» **GOAL**: Extract every field line from the records below and reproduce each one verbatim, keeping the original order.

» **SOURCE RECORDS**:
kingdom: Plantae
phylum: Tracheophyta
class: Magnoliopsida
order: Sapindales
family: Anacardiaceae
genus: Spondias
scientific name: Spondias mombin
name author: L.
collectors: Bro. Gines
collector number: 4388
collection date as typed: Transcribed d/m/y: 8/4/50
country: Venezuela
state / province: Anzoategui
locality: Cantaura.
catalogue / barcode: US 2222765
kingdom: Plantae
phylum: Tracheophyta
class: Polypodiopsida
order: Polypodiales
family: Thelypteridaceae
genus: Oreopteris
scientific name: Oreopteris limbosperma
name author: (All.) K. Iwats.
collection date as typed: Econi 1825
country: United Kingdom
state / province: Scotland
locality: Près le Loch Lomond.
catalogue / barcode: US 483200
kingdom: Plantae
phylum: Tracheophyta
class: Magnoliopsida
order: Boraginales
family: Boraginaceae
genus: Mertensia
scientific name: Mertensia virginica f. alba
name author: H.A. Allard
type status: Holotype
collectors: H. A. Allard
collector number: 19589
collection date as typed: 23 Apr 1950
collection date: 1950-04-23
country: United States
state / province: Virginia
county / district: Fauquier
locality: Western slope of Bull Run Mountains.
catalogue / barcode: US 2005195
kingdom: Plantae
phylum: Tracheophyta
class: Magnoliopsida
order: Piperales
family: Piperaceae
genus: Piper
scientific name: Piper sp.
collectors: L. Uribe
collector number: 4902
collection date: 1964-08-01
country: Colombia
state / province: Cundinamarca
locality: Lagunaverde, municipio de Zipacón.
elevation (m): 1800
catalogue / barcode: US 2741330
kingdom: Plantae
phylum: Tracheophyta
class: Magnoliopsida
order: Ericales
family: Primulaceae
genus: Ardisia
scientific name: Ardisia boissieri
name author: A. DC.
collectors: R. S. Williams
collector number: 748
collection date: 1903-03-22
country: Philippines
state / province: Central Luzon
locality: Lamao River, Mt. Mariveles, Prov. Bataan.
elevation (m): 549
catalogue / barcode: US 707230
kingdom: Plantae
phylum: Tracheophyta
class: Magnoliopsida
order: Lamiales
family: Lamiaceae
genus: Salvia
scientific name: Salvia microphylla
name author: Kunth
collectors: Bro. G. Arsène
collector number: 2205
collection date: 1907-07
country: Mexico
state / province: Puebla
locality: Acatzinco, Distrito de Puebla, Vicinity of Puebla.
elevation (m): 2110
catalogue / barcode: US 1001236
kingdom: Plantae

» **EXPECTED ANSWER**:
kingdom: Plantae
phylum: Tracheophyta
class: Magnoliopsida
order: Sapindales
family: Anacardiaceae
genus: Spondias
scientific name: Spondias mombin
name author: L.
collectors: Bro. Gines
collector number: 4388
collection date as typed: Transcribed d/m/y: 8/4/50
country: Venezuela
state / province: Anzoategui
locality: Cantaura.
catalogue / barcode: US 2222765
kingdom: Plantae
phylum: Tracheophyta
class: Polypodiopsida
order: Polypodiales
family: Thelypteridaceae
genus: Oreopteris
scientific name: Oreopteris limbosperma
name author: (All.) K. Iwats.
collection date as typed: Econi 1825
country: United Kingdom
state / province: Scotland
locality: Près le Loch Lomond.
catalogue / barcode: US 483200
kingdom: Plantae
phylum: Tracheophyta
class: Magnoliopsida
order: Boraginales
family: Boraginaceae
genus: Mertensia
scientific name: Mertensia virginica f. alba
name author: H.A. Allard
type status: Holotype
collectors: H. A. Allard
collector number: 19589
collection date as typed: 23 Apr 1950
collection date: 1950-04-23
country: United States
state / province: Virginia
county / district: Fauquier
locality: Western slope of Bull Run Mountains.
catalogue / barcode: US 2005195
kingdom: Plantae
phylum: Tracheophyta
class: Magnoliopsida
order: Piperales
family: Piperaceae
genus: Piper
scientific name: Piper sp.
collectors: L. Uribe
collector number: 4902
collection date: 1964-08-01
country: Colombia
state / province: Cundinamarca
locality: Lagunaverde, municipio de Zipacón.
elevation (m): 1800
catalogue / barcode: US 2741330
kingdom: Plantae
phylum: Tracheophyta
class: Magnoliopsida
order: Ericales
family: Primulaceae
genus: Ardisia
scientific name: Ardisia boissieri
name author: A. DC.
collectors: R. S. Williams
collector number: 748
collection date: 1903-03-22
country: Philippines
state / province: Central Luzon
locality: Lamao River, Mt. Mariveles, Prov. Bataan.
elevation (m): 549
catalogue / barcode: US 707230
kingdom: Plantae
phylum: Tracheophyta
class: Magnoliopsida
order: Lamiales
family: Lamiaceae
genus: Salvia
scientific name: Salvia microphylla
name author: Kunth
collectors: Bro. G. Arsène
collector number: 2205
collection date: 1907-07
country: Mexico
state / province: Puebla
locality: Acatzinco, Distrito de Puebla, Vicinity of Puebla.
elevation (m): 2110
catalogue / barcode: US 1001236
kingdom: Plantae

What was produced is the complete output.